-- WORK ITEM --
Only the lines holding the string "have" are needed; copy each of them from the data.

-- DATA SHOWN --
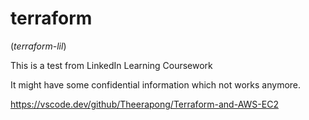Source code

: # terraform

(_terraform-lil_)

This is a test from LinkedIn Learning Coursework

It might have some confidential information which not works anymore.


https://vscode.dev/github/Theerapong/Terraform-and-AWS-EC2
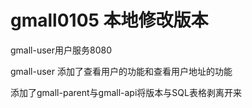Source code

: # gmall0105 本地修改版本

gmall-user用户服务8080 

gmall-user 添加了查看用户的功能和查看用户地址的功能

添加了gmall-parent与gmall-api将版本与SQL表格剥离开来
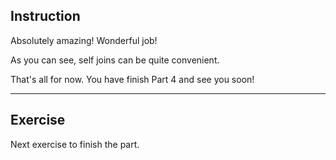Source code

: ## Instruction
Absolutely amazing! Wonderful job!

As you can see, self joins can be quite convenient.

That's all for now. You have finish Part 4 and see you soon!

---
## Exercise
Next exercise to finish the part.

-- OUTPUT --
It might have some confidential information which not works anymore.
That's all for now. You have finish Part 4 and see you soon!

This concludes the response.